The datasets are constructed as follows. To ensure connectivity in the interaction graphs, we first select 500 users and sample 2000 books connected to these users, both uniformly at random. This is the seed for constructing two variants of data, based on the cumulative item degrees of users, that is, the sum of the #users per book for all books that the user has in her collection:
• 10K-dense: We randomly select 10K (minus the initial 500) users from all users in proportion to the users’ cumulative item degrees. This favors users with many or popular books.
• 10K-sparse: We select users inversely proportional to their cumulative item degrees, thus favoring sparse users.
In this sensitivity study, we focus on comparing CF (based on matrix factorization) against our default CUPtext configuration (with idf-selected sentences) and the hybrid combination CUPtext +CF. Tables V and VI show the results for the AM10K data and GR-10K data, comparing the sparse vs. the dense variants with search-based evaluation (corresponding results with standard evaluation are on the project web page). Key insights are:
• As the 10K-sparse data is already much denser than the stress-test 1K-rich slices, CF can achieve decent results on the sparse data. Especially in search-based mode, CF is almost on par with CUP. Note that these gains come from the seen items alone, as CF is bound to fail on unseen items.
• CUPtext is still the clear winner on the sparse variant. The hybrid configuration, with text and CF vectors combined, is inferior to learning from text alone.
• For the 10K-dense data, CF alone performs well, as this is the traditional regime for which CF has been invented. An interesting point arises for the search-based mode and with dense data. Here, the negative test points are closer to the positive sample (after the BM25 search), and pose higher difficulty for text cues alone to discriminate them. Thus, CF becomes more competitive. On GR, hybrid CUP+CF performs best.
Two architectural choices make CUP efficient:
• input length restricted to 128 tokens, and
• fine-tuning only the last layer of BERT and the FFN layers.
For more analysis, we measured the training time and resulting NDCG on the GR-1K-rich data, comparing different input size budgets and choices of which parameters are tuned and which ones are kept frozen. Figure 2 shows the results.
We observe that the 128-token configuration has the lowest training cost: significantly less time per epoch than the other variants and fast convergence (reaching its best NDCG already after 15 epochs in ca. 3000 seconds). The 256- and 512-token models eventually reach higher NDCG, but only by a small margin and after much longer training time. This confirms that concise user profiles, with a small token budget, are the best approach in terms of benefit/cost ratio.
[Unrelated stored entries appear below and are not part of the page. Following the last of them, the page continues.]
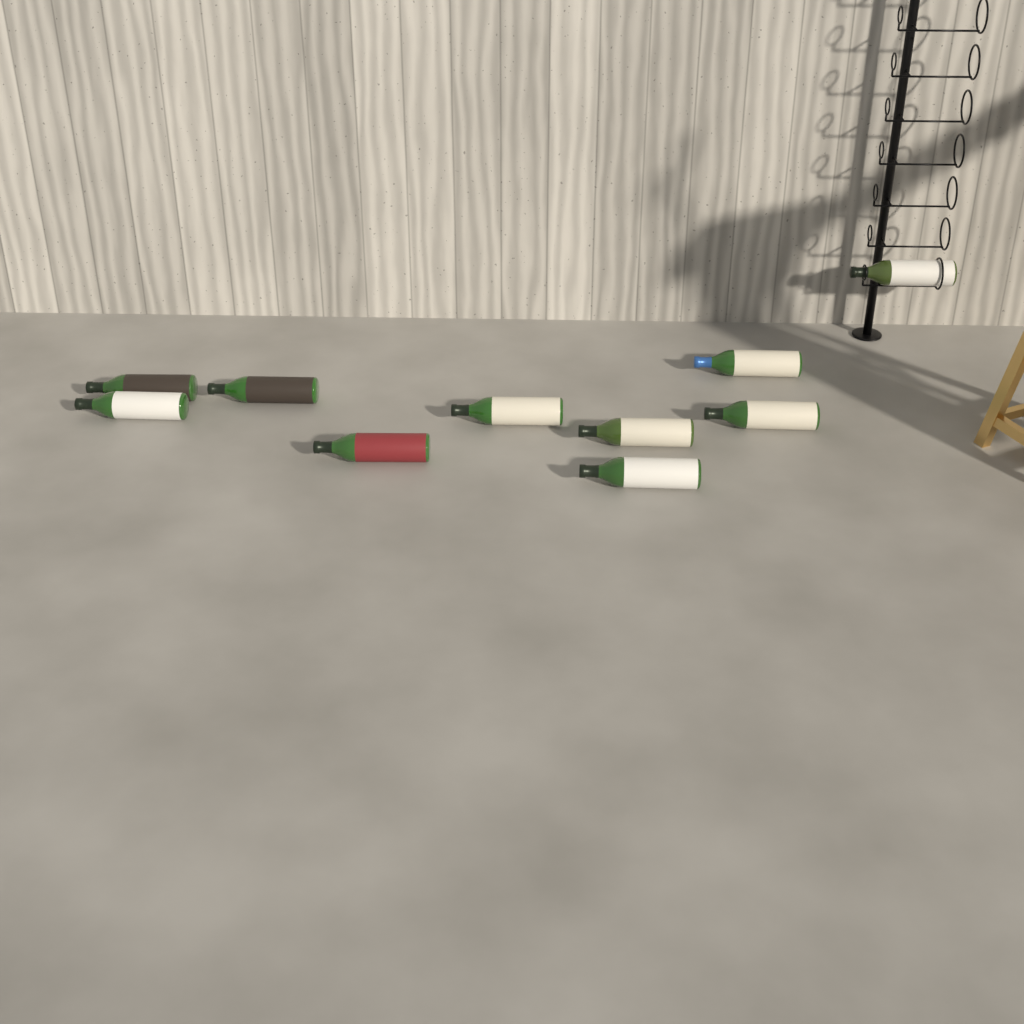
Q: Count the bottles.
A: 10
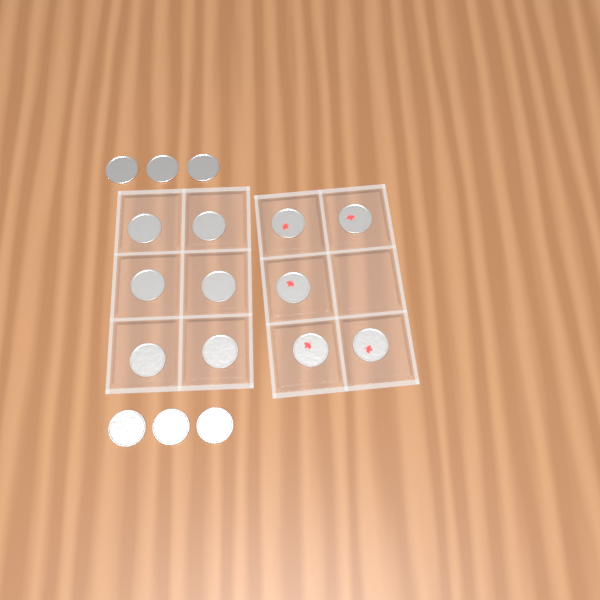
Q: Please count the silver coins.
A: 12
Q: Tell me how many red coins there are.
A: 5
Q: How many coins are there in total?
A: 17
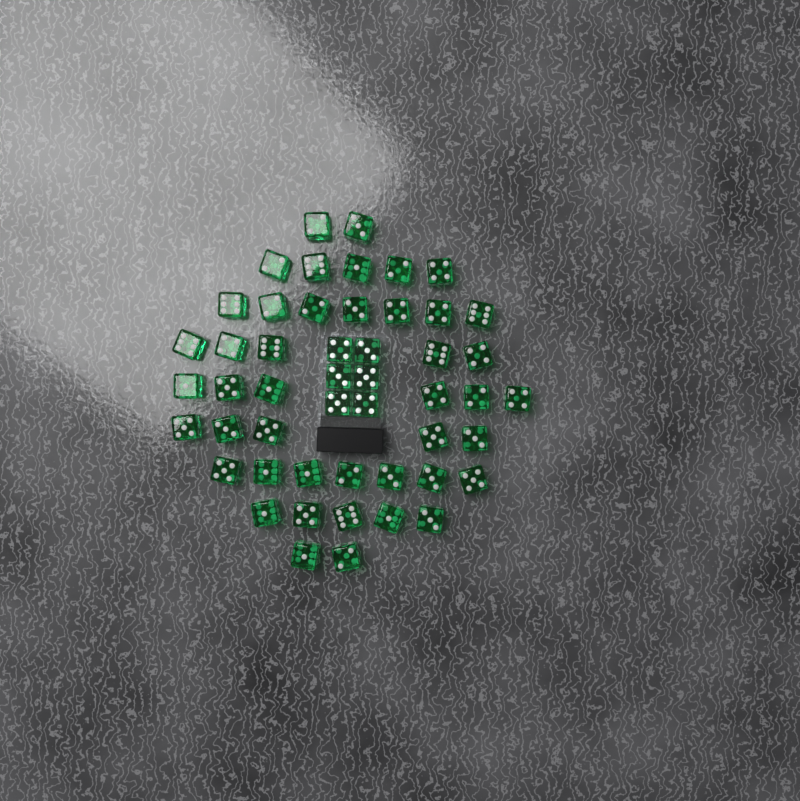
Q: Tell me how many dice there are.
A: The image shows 50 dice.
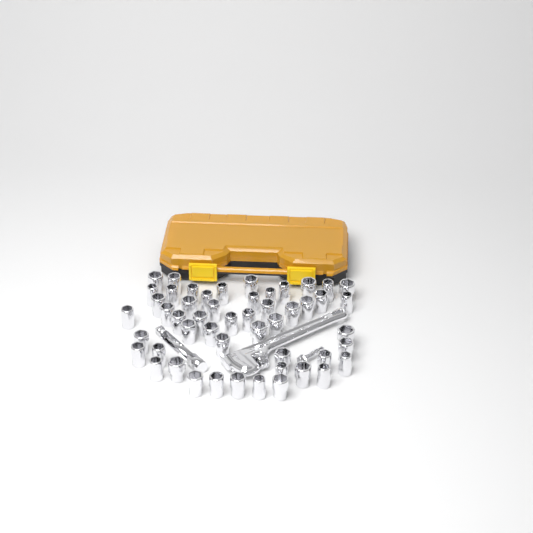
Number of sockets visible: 51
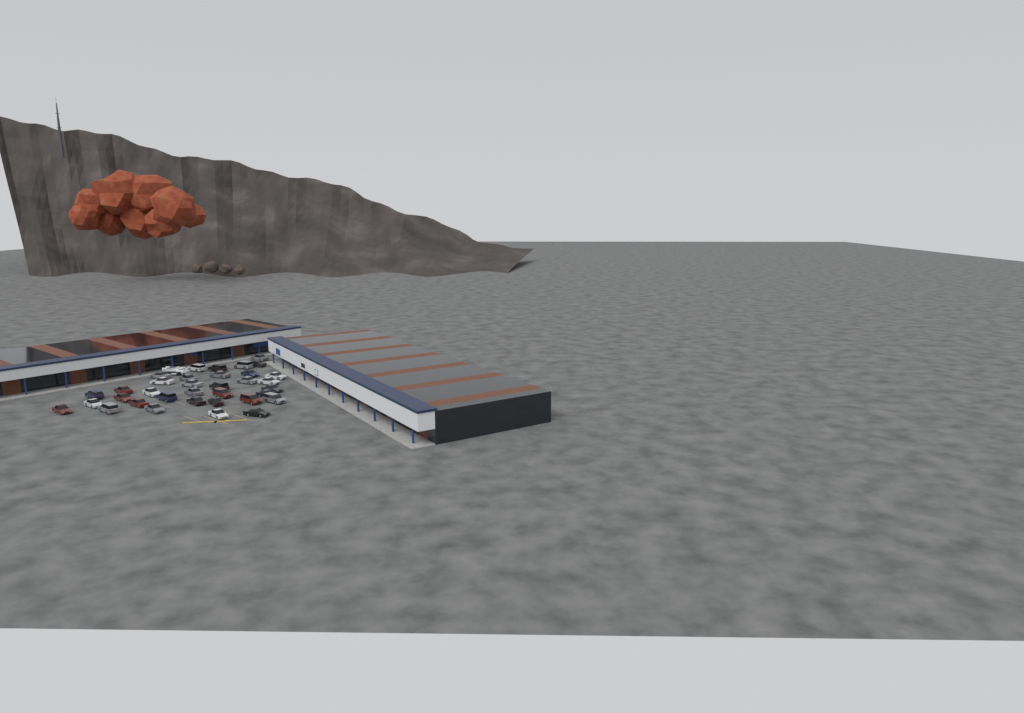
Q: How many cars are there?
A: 35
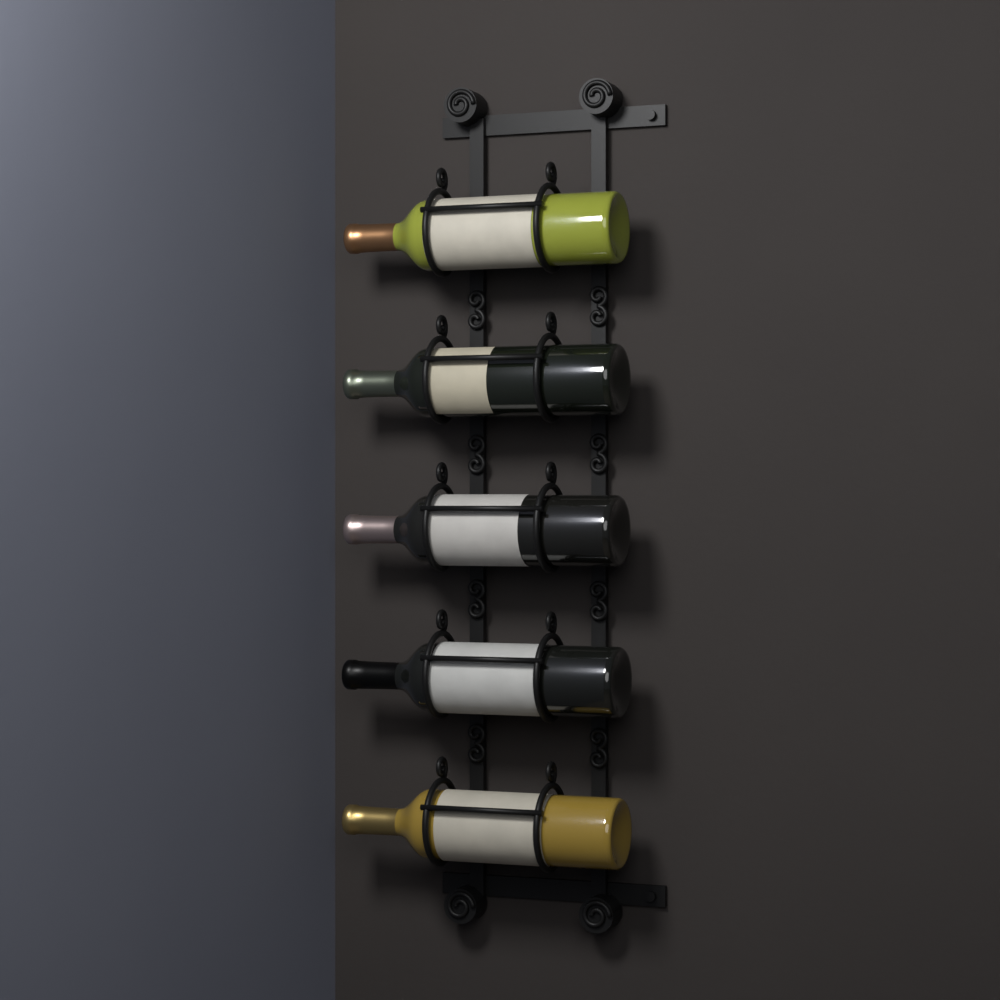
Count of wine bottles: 5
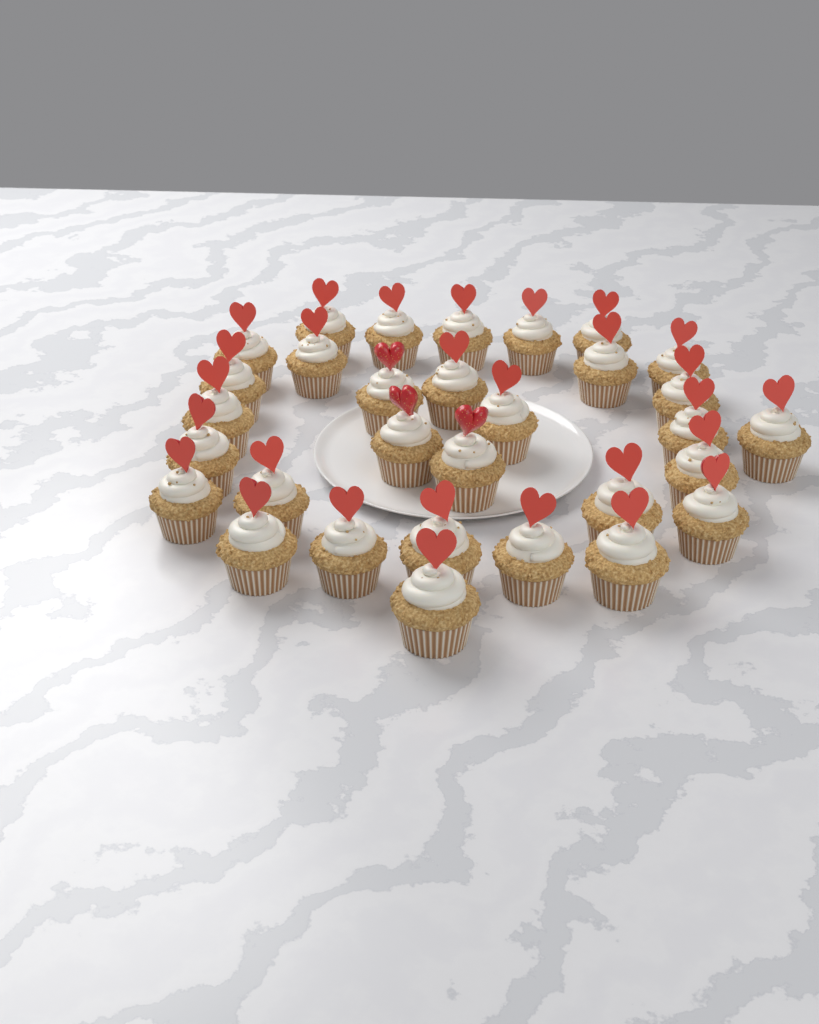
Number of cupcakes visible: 31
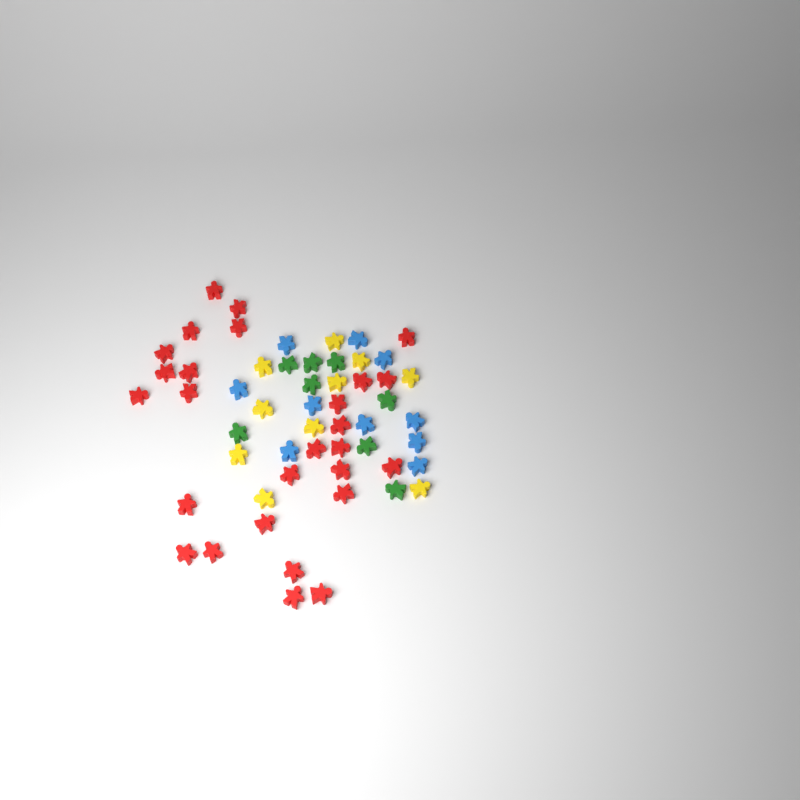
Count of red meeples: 27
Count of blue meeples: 10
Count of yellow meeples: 10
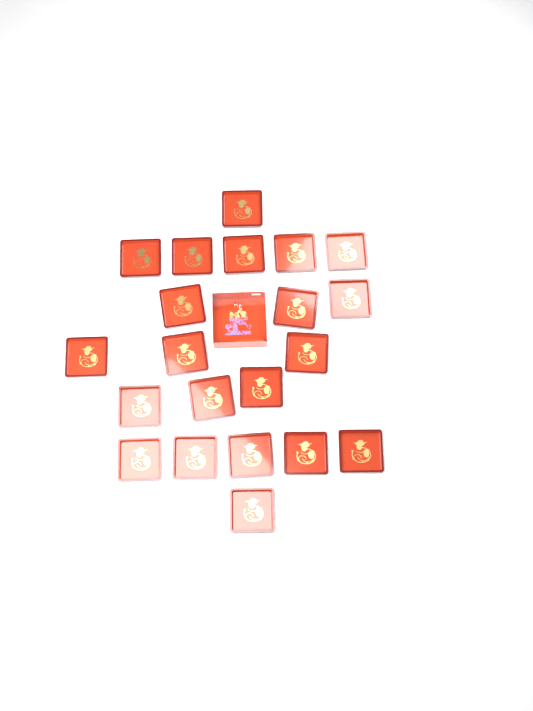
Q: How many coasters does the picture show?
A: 21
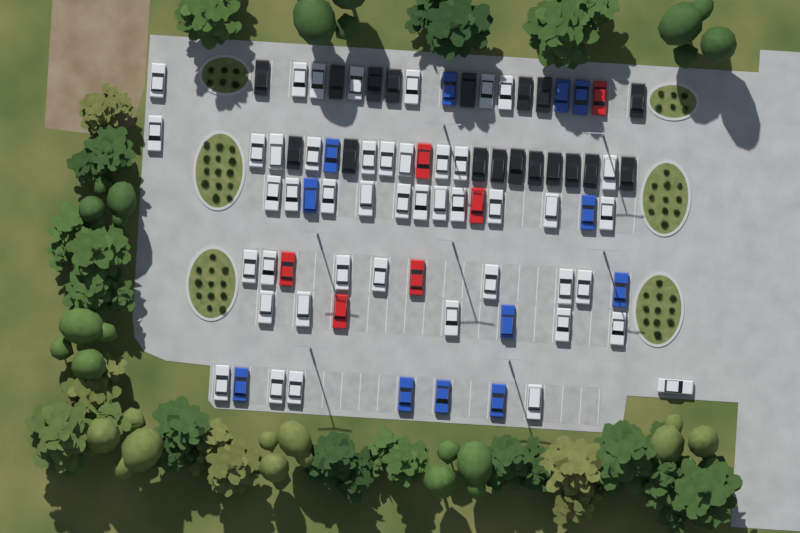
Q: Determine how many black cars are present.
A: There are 18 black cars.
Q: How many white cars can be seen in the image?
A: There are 45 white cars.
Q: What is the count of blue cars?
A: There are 12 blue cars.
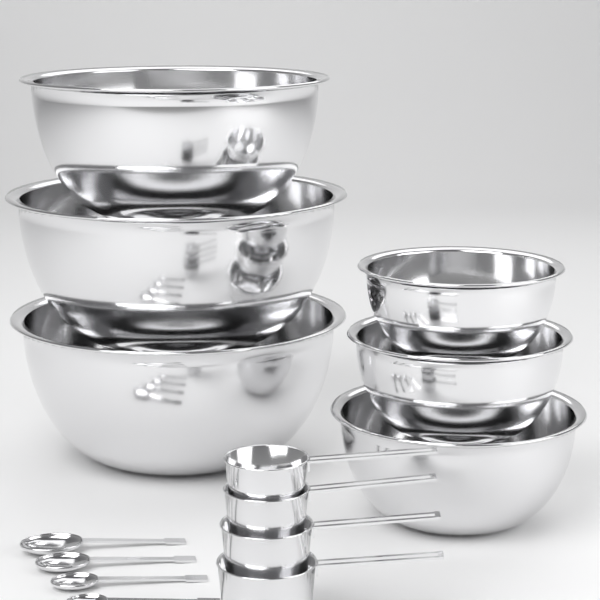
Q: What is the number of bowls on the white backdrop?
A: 6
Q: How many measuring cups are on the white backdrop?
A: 4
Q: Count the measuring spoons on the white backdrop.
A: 4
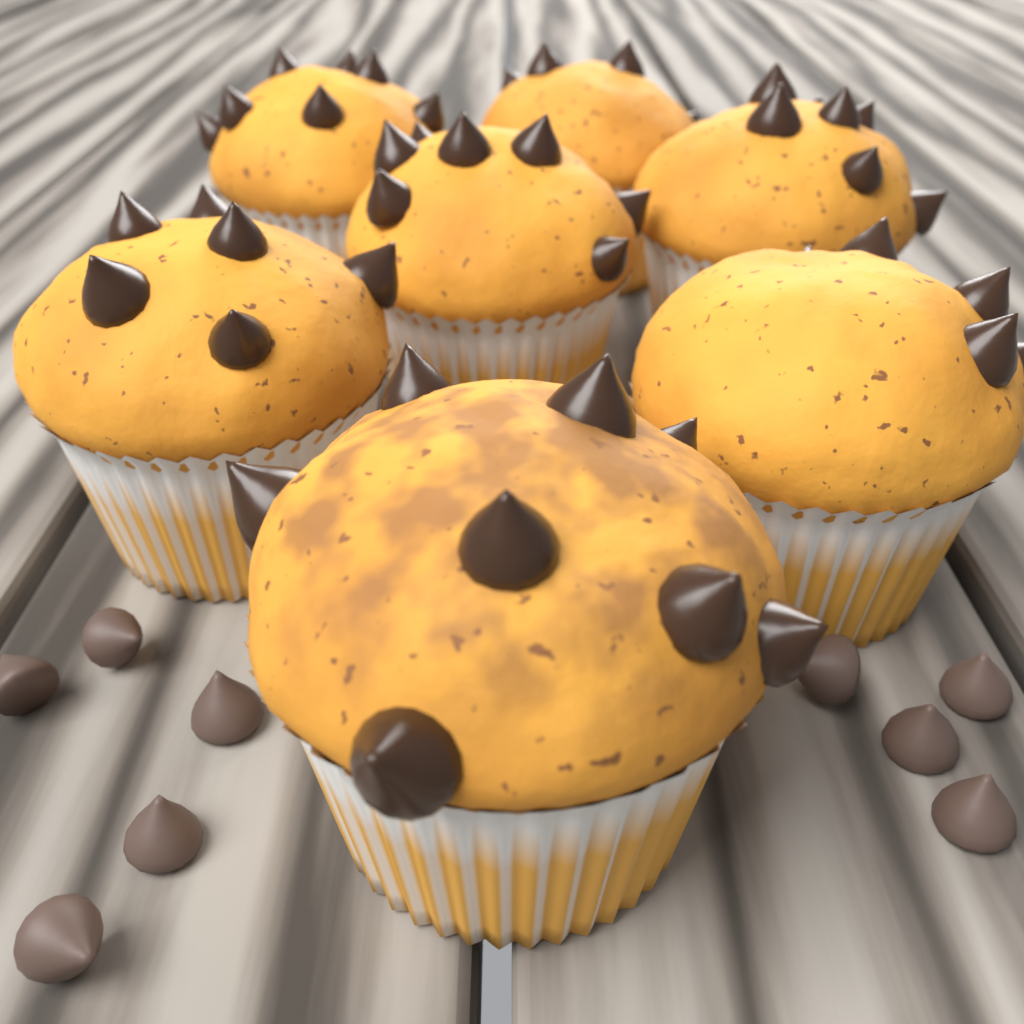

As for configurations with more or less tunable parameters, we observe that the variant with frozen BERT takes much longer to converge and is inferior to the preferred CUP method even after more than 50 epochs. The other extreme, allowing all of BERT parameters to be altered together with the FFN parameters, performs best after enough training epochs, better than the CUP configuration that tunes only the last BERT layer. However, it takes almost twice as much time per epoch. So again, from the benefit/cost perspective, our design choice hits a sweet spot in the spectrum of model configurations.